Contributing to Basecamp¶
Basecamp is a curated learning map. Every link earns its place. This document explains the bar and the flow.
The quality bar¶
A link ships only if it meets all of these:
- It's a primary source (see below).
- It's dated or versioned so staleness is visible.
- It's accessible without login where possible.
- It isn't duplicative of a better link already in the topic.
Definition: "primary source"¶
A primary source is authored by the person or organization doing the work, not a recap or explainer of someone else's work.
| Link type | Verdict |
|---|---|
| A paper on multi-turn LLM attacks | ✅ Primary |
| A LinkedIn post summarizing that paper | ❌ Secondary — excluded |
| A tool's official GitHub README | ✅ Primary |
| A blog post reviewing that tool | ⚠️ Secondary — included only if it adds analysis the primary doesn't |
| A transcribed interview with the researcher | ❌ Secondary |
| The researcher's own blog post on their own work | ✅ Primary |
| A YouTube video by the person doing the work | ✅ Primary |
| A summary video about someone else's work | ❌ Secondary |
This bar is deliberate. High-quality explainers fail it and that's okay — Basecamp routes readers to the source, not to intermediaries.
Not in scope¶
Basecamp covers the intersection of AI and cybersecurity. It does not cover:
- General cybersecurity learning — OSCP prep, CTF walkthroughs, classical penetration testing — other resources cover these well.

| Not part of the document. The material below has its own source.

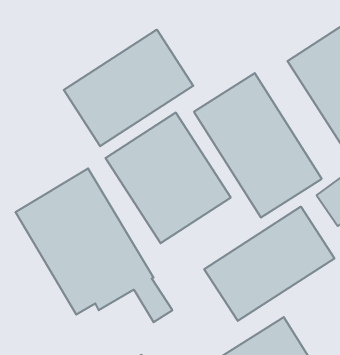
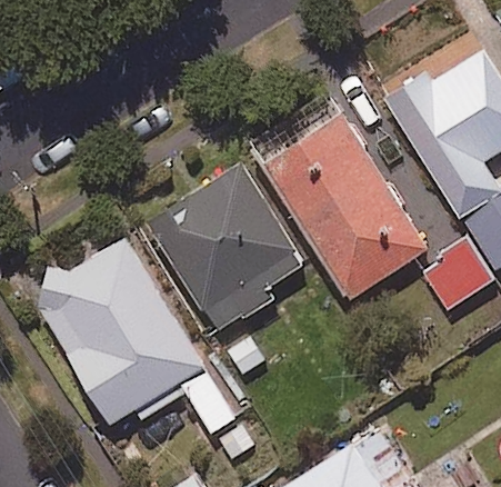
building: [64,30,193,146] -> none
building: [204,207,334,321] -> none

- General ML / data-science tutorials — how to train a classifier, EDA, feature engineering.
- Academic ML theory beyond what's needed to reason about threat models.
- Training-time AI development beyond the security implications surfaced in topics 05 and 16.
- Opinion takes or rants — find those on social media.
- Non-English-only resources where a comparable English source exists.
If your contribution lands in one of these categories, we thank you for the thought but cannot accept it. This isn't a judgment of quality — it's a scope boundary.
How to contribute¶
Adding a link¶
Open a PR using the "Add link" template. Your PR must answer:
- What's the link?
- Which topic file does it belong in, and in which section (
## Start here,## Go deeper,## Tools,## Watch)? - Why does it meet the primary-source bar?
- What's the one-line annotation? (Why read this — not what it is.)
- Does it replace an existing link? If so, which one, and why is yours better?
Replacement-oriented PRs are strongly preferred over additive ones. Quality floor beats quantity.
Adding a new topic¶
Open an issue first. New topics require a spec change and wide discussion.
Fixing a dead link¶
Open a PR using the "Replace link" template with the replacement already identified. A dead link with no proposed replacement can go into an issue instead.
How contributions get reviewed¶
Reviewer runs through this mental checklist:
- Does the link meet the primary-source bar?
- Does the annotation answer "why read this"?
- Is it in the right topic and the right section?
- Does it duplicate or displace an existing link cleanly?
- Would removing an existing link make room without loss? If yes, make the swap.
Repo discipline¶
Topic files use only these five H2s, verbatim:
## Start here(required)## Go deeper(required)## Tools(optional)## Watch(optional)## Related topics(required)
Reason: paths route to topic files via GitHub-auto-generated anchors (e.g., topics/04-prompt-injection.md#start-here). A fixed H2 vocabulary keeps anchors stable. The CI (integrity.yml) enforces this; your PR will fail if you introduce a new H2.
Tests¶
Run tests locally before pushing:
All tests must pass. Link-check runs on PR automatically.